Click the link to read the article on The Colorado Springs Gazette website (Mary Shinn). Here’s an excerpt:
Colorado has no plans to make additional cuts to water use next year to meet the Bureau of Reclamation’s demand to conserve millions of acre-feet of water, a step needed to preserve power production in Lake Powell and Lake Mead. Instead, Colorado officials insist that other states should do the cutting.
“I think that at this point, we stand ready to hear what the Lower Basin has in mind,” said Amy Ostdiek, a section chief with the Colorado Water Conservation Board.

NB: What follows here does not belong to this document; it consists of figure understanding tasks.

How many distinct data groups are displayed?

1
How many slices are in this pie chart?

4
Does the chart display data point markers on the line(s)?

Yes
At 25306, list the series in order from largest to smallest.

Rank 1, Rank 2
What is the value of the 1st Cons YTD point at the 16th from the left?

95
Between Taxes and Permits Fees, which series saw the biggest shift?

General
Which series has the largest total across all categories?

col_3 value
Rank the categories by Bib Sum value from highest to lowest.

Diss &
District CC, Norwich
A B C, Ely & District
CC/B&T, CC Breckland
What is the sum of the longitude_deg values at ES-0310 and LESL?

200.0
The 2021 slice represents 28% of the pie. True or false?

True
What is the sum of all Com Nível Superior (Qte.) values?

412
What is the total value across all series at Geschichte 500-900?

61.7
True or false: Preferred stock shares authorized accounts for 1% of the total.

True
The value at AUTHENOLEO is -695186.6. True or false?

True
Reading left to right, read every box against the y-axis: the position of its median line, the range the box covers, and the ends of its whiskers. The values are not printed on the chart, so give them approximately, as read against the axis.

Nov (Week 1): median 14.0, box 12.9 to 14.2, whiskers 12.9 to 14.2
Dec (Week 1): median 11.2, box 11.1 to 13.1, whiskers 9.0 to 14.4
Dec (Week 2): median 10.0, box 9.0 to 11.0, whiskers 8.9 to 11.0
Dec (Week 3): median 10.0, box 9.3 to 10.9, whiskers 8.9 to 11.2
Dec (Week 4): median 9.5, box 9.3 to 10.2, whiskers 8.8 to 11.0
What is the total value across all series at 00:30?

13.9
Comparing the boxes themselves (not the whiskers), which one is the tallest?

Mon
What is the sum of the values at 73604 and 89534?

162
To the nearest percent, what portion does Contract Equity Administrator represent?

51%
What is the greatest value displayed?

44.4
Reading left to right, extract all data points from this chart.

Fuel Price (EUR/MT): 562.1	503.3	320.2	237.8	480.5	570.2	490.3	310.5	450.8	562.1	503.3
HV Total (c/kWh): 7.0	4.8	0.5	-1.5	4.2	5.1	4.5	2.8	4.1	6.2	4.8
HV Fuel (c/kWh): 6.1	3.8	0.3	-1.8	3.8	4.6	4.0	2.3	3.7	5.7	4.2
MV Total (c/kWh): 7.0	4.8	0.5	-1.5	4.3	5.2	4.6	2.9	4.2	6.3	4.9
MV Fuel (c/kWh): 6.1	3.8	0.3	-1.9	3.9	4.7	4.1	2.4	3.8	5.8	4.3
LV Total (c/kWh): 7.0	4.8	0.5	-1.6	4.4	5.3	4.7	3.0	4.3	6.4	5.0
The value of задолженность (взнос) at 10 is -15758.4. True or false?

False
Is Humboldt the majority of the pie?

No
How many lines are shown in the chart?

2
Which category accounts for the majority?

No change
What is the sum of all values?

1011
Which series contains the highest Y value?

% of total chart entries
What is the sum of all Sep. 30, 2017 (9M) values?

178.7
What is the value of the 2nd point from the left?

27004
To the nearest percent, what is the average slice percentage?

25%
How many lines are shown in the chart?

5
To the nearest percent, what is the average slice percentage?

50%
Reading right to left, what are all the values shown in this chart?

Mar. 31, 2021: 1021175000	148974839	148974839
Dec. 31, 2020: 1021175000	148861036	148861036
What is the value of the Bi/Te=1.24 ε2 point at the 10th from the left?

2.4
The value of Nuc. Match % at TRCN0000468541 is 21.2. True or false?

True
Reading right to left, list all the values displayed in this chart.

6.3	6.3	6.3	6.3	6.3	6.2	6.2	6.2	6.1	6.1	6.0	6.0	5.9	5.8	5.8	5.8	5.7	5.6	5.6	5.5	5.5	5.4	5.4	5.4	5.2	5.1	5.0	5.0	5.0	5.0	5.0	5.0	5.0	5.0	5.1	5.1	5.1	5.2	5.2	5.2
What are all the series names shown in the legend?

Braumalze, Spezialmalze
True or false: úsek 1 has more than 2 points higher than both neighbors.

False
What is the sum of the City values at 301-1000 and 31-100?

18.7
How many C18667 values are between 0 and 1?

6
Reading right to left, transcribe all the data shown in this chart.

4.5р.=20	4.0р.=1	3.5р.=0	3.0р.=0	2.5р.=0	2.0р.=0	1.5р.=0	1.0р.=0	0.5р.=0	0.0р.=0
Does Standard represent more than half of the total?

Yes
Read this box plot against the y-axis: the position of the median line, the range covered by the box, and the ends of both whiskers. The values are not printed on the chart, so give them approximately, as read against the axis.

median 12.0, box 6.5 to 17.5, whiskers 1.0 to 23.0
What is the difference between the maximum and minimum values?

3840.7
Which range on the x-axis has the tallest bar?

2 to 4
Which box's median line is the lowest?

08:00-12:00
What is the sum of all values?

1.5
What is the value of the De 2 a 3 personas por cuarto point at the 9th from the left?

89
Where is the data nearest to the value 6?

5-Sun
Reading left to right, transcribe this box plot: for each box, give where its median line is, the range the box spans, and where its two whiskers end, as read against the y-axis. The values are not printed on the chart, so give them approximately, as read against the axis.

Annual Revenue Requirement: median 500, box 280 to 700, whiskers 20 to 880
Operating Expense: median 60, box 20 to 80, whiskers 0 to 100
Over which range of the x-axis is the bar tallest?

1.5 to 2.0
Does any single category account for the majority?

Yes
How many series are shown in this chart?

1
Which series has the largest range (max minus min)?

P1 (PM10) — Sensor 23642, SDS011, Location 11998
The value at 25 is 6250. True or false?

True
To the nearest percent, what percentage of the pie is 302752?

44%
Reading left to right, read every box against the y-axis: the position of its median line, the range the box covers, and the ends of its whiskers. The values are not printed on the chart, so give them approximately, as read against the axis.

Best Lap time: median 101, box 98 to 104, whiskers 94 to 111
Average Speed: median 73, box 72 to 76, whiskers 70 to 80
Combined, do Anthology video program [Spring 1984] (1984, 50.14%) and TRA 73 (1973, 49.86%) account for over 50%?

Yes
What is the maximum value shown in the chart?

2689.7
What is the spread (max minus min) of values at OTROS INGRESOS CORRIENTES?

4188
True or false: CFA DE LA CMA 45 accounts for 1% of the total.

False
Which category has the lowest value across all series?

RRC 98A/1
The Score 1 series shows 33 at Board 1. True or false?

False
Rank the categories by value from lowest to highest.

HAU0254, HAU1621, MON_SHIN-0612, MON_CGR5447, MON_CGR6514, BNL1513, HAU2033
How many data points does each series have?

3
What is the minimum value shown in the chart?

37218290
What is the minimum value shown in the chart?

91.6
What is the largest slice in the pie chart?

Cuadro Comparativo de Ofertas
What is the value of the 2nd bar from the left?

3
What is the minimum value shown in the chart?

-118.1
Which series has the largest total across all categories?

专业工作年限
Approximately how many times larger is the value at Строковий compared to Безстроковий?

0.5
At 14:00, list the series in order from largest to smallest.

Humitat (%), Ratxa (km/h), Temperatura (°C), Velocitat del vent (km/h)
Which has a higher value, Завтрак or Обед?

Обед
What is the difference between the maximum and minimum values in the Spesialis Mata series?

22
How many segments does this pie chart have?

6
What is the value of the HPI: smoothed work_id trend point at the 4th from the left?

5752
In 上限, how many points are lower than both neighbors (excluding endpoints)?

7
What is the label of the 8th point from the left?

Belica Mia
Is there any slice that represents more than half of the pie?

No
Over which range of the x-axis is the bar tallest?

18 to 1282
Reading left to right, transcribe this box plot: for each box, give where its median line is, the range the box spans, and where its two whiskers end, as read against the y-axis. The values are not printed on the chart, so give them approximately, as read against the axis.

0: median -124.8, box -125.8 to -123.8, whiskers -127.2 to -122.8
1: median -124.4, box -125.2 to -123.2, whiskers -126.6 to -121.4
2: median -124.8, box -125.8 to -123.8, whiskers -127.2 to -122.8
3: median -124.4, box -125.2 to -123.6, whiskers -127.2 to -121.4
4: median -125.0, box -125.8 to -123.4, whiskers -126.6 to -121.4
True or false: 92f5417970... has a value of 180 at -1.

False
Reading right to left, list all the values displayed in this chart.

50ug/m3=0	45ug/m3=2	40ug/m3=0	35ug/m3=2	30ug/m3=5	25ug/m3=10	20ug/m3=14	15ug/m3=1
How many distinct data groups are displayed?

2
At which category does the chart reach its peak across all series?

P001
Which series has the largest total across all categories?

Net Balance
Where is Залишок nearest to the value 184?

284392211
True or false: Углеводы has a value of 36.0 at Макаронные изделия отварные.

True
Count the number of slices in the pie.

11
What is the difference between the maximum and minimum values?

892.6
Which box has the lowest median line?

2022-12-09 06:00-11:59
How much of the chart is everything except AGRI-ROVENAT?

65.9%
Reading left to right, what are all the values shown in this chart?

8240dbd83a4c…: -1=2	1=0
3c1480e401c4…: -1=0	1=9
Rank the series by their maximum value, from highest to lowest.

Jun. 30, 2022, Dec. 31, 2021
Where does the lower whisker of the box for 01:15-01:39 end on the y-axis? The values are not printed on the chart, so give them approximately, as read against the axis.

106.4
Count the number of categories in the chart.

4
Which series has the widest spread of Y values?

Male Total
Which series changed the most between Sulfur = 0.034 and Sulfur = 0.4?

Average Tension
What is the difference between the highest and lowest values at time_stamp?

Ostdiek told The Gazette the Upper Basin states — Colorado, New Mexico, Wyoming and Utah — dramatically reduced their water use in 2021 because of drought conditions. Specifically, they cut 1 million acre-feet in use in 2021 compared with 2020, bringing it down to 3.5 million acre-feet. But, at the same time, total water use in the Lower Basin has not been cut enough to preserve levels in the lakes, said Ostdiek, who is chief of the Interstate, Federal, and Water Information Section. She said water users in Colorado cut their consumption to meet the obligations of the 1922 river compact that governs use between the seven states and Mexico, who all share the river.
“The most impactful thing we can do is live within the means of the river,” she said.